Older dibenzazepines with a carboxamide substitution have been demonstrated to cause deleterious effects on lipid metabolism profile, as well as frequent hyponatremia. The aim of our study is to assess the effects of eslicarbazepine acetate, a novel AED, on lipid metabolism profile, sodium values and liver function tests, as well as to compare them with previous effects of carbamazepine and oxcarbazepine.

This report describes a retrospective cohort study of 108 patients who were treated with eslicarbazepine. Of these patients, 52% had switched to eslicarbazepine from prior treatment with carbamazepine or oxcarbazepine. Laboratory values concerning lipid metabolism profile, liver function tests and sodium were assessed before and after beginning/switching treatment. Patients who began treatment or whose treatment for dyslipidemia was modified during the study period were excluded from the analysis. Co-medications that could impact lipid metabolism profile, sodium or hepatic function were kept stable during the study period.

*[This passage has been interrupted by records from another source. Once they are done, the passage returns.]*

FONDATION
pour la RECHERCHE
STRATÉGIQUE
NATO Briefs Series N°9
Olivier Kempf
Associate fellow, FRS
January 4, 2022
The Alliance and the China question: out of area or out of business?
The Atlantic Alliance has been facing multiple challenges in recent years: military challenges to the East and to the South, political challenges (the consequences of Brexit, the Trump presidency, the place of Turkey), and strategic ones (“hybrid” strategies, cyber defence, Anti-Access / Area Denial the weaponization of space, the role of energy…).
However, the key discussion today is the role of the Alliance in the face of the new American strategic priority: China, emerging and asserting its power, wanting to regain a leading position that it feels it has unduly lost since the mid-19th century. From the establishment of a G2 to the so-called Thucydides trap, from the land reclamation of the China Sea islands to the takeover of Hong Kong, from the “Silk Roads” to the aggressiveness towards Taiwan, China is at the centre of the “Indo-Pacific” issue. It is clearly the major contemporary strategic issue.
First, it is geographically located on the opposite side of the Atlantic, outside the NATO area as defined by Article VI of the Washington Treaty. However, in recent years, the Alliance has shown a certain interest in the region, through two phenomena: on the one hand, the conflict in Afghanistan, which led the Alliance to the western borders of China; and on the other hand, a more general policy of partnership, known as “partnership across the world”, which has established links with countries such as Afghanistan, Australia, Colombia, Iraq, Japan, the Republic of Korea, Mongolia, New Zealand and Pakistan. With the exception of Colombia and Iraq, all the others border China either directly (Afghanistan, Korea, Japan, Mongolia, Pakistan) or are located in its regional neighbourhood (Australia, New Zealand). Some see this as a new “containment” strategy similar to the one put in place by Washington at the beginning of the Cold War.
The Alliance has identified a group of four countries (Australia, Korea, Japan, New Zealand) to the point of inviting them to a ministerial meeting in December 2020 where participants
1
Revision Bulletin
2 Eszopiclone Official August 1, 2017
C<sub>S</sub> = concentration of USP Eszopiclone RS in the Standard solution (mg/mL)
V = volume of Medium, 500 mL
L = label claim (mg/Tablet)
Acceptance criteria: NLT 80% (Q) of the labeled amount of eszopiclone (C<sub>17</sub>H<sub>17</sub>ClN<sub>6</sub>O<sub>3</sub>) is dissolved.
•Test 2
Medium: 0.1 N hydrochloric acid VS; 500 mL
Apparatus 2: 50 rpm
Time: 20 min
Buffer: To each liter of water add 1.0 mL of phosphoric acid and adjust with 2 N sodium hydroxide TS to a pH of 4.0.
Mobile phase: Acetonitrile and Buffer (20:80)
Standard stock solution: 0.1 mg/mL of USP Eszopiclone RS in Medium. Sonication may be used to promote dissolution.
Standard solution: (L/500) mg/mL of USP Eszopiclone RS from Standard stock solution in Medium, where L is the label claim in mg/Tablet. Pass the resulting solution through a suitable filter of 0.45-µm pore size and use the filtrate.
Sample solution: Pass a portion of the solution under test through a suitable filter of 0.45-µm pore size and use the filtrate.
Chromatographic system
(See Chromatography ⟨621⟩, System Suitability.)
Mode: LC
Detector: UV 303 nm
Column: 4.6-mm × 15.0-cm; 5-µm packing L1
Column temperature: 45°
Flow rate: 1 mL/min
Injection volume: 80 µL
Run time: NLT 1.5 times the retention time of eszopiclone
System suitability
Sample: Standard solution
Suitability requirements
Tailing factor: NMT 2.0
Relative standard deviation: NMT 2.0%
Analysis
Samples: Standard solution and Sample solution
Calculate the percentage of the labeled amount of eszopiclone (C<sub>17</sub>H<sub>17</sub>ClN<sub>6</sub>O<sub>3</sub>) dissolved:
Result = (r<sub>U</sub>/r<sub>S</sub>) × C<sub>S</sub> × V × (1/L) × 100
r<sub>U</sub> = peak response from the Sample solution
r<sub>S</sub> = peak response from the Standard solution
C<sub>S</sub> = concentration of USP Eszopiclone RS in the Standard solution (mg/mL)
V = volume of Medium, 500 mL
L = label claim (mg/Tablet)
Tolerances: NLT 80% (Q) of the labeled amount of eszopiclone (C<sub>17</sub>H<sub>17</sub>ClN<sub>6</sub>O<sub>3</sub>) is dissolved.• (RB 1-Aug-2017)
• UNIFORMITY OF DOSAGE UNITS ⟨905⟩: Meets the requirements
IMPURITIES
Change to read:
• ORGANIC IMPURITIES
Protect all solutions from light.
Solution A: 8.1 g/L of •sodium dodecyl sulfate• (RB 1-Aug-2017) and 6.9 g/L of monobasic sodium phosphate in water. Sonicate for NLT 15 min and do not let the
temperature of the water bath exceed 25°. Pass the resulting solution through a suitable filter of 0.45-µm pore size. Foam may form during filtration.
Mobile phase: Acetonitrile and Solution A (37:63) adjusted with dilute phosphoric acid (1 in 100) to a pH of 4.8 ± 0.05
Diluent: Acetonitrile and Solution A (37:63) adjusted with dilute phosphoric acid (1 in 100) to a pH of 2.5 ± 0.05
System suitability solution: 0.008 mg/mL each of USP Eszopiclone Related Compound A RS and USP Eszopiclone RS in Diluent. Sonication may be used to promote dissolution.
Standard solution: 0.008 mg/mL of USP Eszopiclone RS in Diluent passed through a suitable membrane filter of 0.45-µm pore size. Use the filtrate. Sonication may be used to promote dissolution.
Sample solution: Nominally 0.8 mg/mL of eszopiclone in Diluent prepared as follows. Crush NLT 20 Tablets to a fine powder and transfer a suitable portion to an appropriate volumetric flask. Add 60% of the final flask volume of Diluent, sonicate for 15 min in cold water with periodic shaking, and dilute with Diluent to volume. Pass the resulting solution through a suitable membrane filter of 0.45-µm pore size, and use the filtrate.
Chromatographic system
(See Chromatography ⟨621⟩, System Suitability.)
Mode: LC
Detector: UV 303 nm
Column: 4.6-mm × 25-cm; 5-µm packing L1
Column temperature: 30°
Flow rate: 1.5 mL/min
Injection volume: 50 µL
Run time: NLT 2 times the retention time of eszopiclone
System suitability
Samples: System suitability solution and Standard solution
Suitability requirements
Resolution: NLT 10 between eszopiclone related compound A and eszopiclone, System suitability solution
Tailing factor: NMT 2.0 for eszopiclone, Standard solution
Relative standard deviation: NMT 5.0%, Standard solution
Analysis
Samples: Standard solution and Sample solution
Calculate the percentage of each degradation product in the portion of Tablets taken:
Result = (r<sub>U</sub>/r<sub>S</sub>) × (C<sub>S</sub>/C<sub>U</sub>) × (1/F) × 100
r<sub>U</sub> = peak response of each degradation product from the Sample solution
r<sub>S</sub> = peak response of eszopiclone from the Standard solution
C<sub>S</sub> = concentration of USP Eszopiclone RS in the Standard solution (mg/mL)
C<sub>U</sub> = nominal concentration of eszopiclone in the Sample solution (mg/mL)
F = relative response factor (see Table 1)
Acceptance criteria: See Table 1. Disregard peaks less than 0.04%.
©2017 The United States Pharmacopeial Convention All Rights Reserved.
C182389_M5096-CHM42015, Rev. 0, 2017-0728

The mean total cholesterol of the entire group decreased significantly from prior pathological to normal values after beginning/switching treatment. The percentage of patients with pathological values decreased. Patients switching from prior carboxamides also showed significant reductions in mean LDL and triglycerides. Patients beginning treatment without prior carboxamides did not develop dyslipidemia after titration. A tendency for an increased percentage of patients with hyponatremia was detected in both groups.

Compared with older carboxamides, eslicarbazepine acetate exhibits a safer profile related to lipid metabolism. No relevant changes were detected in liver function tests. Consequently, a vascular risk factor could be avoided in patients with chronic epilepsy, while hyponatremia still needs to be ruled out. Prospective studies are still needed.